Use train.py to train ESANet on NYUv2, SUNRGB-D, Cityscapes, or SceneNet RGB-D (or implement your own dataset by following the implementation of the provided datasets). The arguments default to training ESANet-R34-NBt1D on NYUv2 with the hyper-parameters from our paper. Thus, they could be omitted but are presented here for clarity.

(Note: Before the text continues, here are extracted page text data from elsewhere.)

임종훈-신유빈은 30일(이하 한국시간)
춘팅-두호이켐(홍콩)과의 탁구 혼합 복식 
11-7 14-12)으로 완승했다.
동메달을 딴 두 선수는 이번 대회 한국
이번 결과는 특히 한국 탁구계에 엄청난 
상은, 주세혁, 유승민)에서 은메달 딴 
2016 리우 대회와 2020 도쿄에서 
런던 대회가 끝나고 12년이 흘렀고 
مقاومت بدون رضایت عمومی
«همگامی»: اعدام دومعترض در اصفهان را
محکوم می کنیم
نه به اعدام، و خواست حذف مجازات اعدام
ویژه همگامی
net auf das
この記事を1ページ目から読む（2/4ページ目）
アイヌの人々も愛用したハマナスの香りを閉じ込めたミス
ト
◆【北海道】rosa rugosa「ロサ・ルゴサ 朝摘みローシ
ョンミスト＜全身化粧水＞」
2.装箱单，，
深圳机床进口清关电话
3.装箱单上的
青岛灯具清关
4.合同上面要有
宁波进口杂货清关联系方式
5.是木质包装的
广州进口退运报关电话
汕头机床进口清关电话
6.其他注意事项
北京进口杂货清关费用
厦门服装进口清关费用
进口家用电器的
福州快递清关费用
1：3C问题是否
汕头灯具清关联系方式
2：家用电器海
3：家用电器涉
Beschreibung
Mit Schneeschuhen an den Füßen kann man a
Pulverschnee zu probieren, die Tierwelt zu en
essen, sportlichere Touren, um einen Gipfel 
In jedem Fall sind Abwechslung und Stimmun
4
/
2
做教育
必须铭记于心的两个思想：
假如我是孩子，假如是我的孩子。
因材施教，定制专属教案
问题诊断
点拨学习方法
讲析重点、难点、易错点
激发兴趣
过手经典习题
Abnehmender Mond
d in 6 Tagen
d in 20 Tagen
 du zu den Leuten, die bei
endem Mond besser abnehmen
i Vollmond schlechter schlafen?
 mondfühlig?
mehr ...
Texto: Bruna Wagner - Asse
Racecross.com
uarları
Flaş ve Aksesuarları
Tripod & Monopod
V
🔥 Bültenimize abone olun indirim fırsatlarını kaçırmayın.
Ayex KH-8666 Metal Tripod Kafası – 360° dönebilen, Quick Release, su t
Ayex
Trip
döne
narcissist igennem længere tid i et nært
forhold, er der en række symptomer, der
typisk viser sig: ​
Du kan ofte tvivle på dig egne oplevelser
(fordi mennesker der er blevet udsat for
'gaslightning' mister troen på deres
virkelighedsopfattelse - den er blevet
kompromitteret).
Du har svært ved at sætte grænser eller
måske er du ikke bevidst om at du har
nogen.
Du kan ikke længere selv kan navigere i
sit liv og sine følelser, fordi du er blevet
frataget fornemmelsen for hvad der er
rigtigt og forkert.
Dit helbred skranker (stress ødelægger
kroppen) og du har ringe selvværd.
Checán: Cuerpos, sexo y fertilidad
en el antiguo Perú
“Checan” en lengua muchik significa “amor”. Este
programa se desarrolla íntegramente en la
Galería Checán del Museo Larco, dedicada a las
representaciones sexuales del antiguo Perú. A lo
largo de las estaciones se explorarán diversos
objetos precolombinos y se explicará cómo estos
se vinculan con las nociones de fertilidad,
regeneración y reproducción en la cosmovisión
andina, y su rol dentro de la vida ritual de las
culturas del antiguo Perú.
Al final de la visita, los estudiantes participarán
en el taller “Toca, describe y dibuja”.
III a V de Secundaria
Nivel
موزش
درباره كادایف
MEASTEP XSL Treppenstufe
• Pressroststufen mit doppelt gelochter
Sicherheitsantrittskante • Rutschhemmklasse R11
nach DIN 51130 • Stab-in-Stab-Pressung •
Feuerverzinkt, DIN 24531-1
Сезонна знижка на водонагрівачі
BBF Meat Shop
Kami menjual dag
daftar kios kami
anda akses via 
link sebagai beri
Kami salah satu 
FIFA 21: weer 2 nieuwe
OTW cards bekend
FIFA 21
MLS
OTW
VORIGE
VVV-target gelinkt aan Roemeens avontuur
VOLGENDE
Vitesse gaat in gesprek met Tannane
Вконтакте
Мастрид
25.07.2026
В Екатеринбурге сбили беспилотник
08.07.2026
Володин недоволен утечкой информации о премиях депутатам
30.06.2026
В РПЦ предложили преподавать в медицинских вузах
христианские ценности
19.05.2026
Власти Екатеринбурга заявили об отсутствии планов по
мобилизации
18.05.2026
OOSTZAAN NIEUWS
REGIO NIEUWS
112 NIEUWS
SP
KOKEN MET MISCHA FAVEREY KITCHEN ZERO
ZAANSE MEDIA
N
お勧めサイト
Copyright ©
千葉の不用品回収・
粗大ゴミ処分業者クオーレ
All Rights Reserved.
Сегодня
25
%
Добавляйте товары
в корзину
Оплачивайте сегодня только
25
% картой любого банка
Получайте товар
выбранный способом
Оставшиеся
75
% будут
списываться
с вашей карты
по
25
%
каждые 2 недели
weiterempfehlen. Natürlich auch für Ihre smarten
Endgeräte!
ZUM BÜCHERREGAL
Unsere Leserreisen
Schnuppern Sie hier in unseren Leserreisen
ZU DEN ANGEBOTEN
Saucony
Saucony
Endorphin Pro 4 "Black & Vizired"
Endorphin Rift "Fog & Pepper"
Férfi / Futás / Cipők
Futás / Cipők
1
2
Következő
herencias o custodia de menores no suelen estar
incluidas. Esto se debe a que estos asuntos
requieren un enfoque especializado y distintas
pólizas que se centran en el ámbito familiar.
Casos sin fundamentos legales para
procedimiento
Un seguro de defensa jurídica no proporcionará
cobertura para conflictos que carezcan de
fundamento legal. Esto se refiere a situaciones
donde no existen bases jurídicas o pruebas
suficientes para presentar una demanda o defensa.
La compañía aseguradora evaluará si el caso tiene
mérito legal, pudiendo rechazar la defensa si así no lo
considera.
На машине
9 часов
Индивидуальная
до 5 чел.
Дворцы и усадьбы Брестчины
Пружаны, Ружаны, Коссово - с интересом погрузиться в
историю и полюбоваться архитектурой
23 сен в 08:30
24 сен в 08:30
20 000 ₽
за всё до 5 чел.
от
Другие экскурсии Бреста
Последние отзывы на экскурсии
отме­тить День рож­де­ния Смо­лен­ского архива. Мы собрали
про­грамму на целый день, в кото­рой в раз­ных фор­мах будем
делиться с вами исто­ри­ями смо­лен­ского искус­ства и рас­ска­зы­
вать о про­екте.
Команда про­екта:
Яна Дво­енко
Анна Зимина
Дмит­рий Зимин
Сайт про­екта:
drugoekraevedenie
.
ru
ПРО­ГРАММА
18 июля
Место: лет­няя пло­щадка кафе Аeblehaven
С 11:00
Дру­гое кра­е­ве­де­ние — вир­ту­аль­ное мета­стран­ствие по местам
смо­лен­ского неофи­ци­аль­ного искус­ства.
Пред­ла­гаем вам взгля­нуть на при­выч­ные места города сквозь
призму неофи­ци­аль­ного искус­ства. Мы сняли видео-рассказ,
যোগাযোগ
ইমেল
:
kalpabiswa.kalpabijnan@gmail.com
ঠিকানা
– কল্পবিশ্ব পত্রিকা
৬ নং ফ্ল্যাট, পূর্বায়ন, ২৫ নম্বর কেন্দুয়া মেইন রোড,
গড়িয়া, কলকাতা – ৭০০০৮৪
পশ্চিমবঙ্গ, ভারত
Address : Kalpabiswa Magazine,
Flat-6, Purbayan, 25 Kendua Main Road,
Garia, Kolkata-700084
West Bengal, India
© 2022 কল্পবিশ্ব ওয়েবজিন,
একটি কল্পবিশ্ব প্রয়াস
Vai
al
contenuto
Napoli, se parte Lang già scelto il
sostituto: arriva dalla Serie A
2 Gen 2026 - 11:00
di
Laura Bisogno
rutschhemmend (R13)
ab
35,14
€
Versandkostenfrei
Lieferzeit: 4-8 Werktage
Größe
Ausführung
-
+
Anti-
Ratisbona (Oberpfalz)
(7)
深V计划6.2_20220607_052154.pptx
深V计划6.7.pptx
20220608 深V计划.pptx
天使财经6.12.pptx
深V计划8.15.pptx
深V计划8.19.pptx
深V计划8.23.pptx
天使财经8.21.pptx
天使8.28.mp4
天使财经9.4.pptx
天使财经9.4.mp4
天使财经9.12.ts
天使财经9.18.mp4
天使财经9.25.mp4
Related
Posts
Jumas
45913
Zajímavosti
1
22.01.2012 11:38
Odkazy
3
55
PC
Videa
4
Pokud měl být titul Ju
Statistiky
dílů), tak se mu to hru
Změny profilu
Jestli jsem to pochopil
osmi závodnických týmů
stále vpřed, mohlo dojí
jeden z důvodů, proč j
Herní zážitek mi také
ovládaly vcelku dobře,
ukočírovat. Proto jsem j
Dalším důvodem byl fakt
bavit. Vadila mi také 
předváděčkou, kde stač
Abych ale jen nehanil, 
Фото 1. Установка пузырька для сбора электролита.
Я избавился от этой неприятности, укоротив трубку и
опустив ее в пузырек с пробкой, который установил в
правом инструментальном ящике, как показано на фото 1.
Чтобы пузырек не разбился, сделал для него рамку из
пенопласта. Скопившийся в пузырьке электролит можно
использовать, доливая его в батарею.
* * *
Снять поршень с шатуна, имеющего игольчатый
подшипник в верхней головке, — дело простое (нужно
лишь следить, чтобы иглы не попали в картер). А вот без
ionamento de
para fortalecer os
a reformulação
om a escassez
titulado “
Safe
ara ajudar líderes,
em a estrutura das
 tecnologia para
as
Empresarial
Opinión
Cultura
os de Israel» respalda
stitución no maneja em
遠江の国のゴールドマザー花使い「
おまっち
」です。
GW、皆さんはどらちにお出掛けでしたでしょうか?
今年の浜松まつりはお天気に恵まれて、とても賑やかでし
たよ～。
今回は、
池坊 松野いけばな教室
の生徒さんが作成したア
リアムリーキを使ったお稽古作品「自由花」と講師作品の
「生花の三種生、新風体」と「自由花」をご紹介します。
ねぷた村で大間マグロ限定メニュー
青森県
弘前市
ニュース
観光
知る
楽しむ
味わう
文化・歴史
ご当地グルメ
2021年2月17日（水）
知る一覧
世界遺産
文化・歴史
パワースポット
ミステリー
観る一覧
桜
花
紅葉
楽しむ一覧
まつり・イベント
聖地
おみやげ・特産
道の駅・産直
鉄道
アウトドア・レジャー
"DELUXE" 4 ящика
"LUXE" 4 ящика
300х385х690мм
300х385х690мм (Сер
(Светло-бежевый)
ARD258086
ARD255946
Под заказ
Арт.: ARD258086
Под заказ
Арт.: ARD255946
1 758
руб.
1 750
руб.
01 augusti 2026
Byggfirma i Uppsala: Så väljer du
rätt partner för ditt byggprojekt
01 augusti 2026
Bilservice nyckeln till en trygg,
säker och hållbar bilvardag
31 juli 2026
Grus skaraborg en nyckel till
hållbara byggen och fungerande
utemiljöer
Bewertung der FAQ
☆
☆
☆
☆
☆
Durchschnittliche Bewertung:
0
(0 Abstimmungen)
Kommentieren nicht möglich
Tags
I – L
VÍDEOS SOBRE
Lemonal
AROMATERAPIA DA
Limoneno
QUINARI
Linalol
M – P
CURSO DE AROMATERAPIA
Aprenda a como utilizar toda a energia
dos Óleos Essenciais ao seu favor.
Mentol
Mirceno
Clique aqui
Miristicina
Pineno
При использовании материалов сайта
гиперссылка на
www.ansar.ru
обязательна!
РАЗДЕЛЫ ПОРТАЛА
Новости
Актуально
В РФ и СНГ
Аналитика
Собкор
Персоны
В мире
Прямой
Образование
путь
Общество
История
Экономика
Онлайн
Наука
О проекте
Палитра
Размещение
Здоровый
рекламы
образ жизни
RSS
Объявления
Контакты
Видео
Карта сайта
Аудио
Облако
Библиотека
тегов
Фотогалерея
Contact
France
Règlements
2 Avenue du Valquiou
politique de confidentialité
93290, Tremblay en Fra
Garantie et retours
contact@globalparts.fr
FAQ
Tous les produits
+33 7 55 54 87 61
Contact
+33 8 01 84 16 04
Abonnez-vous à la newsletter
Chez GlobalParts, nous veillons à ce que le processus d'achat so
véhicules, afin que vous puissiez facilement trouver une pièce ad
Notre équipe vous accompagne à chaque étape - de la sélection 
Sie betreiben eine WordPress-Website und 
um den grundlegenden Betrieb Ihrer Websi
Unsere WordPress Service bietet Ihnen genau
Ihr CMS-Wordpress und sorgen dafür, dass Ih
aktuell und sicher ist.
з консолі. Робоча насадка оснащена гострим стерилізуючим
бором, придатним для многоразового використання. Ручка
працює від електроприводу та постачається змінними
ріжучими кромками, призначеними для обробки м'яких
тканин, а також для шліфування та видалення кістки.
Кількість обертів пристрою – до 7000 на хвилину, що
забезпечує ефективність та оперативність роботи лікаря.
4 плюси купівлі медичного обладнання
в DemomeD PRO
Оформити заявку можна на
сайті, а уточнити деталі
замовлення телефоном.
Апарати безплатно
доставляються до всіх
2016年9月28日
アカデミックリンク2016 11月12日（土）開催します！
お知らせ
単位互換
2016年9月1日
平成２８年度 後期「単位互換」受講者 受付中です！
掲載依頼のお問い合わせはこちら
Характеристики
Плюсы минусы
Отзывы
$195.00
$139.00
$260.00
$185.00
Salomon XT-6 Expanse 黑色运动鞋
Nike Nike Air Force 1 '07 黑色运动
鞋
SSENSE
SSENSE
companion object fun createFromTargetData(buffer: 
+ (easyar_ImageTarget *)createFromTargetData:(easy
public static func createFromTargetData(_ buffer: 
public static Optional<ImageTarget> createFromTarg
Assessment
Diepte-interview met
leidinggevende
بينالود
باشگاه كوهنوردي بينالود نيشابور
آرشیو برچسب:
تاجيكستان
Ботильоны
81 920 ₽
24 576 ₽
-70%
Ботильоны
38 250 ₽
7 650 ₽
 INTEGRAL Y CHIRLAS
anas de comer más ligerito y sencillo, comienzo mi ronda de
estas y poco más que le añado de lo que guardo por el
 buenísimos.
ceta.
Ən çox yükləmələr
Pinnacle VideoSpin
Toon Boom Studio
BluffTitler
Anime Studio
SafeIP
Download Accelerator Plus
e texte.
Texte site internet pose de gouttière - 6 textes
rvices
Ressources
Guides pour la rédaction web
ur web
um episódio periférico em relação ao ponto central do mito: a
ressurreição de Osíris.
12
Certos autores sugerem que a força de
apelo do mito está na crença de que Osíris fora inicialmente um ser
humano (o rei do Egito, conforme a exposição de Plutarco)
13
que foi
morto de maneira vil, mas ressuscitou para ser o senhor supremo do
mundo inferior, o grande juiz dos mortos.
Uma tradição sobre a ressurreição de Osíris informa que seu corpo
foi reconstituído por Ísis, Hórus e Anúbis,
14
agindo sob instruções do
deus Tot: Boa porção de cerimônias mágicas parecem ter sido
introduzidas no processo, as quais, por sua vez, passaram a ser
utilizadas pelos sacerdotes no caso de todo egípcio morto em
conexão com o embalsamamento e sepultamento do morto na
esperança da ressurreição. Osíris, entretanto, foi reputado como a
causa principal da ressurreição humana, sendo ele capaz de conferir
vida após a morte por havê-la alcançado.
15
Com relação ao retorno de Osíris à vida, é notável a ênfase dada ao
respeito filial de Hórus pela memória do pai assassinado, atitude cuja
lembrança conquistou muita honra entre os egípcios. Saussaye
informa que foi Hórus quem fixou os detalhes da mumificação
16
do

Note that training ESANet-R34-NBt1D requires the pretrained weights for the encoder backbone ResNet-34 NBt1D. You can download our pretrained weights on ImageNet from Link. Otherwise, you can use imagenet_pretraining.py to create your own pretrained weights.

Examples:

  • Train our ESANet-R34-NBt1D on NYUv2 (except for the dataset arguments, also valid for SUNRGB-D):

    # either specify all arguments yourself
    python train.py \
        --dataset nyuv2 \
        --dataset_dir ./datasets/nyuv2 \
        --pretrained_dir ./trained_models/imagenet \
        --results_dir ./results \
        --height 480 \
        --width 640 \
        --batch_size 8 \
        --batch_size_valid 24 \
        --lr 0.01 \
        --optimizer SGD \
        --class_weighting median_frequency \
        --encoder resnet34 \
        --encoder_block NonBottleneck1D \
        --nr_decoder_blocks 3 \
        --modality rgbd \
        --encoder_decoder_fusion add \
        --context_module ppm \
        --decoder_channels_mode decreasing \
        --fuse_depth_in_rgb_encoder SE-add \
        --upsampling learned-3x3-zeropad
    
    # or use the default arguments
    python train.py \
        --dataset nyuv2 \
        --dataset_dir ./datasets/nyuv2 \
        --pretrained_dir ./trained_models/imagenet \
        --results_dir ./results
  • Train our ESANet-R34-NBt1D on Cityscapes:

    # note that the some parameters are different
    python train.py \
        --dataset cityscapes-with-depth \
        --dataset_dir ./datasets/cityscapes \
        --pretrained_dir ./trained_models/imagenet \
        --results_dir ./results \
        --raw_depth \
        --he_init \
        --aug_scale_min 0.5 \
        --aug_scale_max 2.0 \
        --valid_full_res \
        --height 512 \
        --width 1024 \
        --batch_size 8 \
        --batch_size_valid 16 \
        --lr 1e-4 \
        --optimizer Adam \
        --class_weighting None \
        --encoder resnet34 \
        --encoder_block NonBottleneck1D \
        --nr_decoder_blocks 3 \
        --modality rgbd \
        --encoder_decoder_fusion add \
        --context_module appm-1-2-4-8 \
        --decoder_channels_mode decreasing \
        --fuse_depth_in_rgb_encoder SE-add \
        --upsampling learned-3x3-zeropad

For further information, use python train.py --help or take a look at src/args.py.

To analyze the model structure, use model_to_onnx.py with the same arguments to export an ONNX model file, which can be nicely visualized using Netron.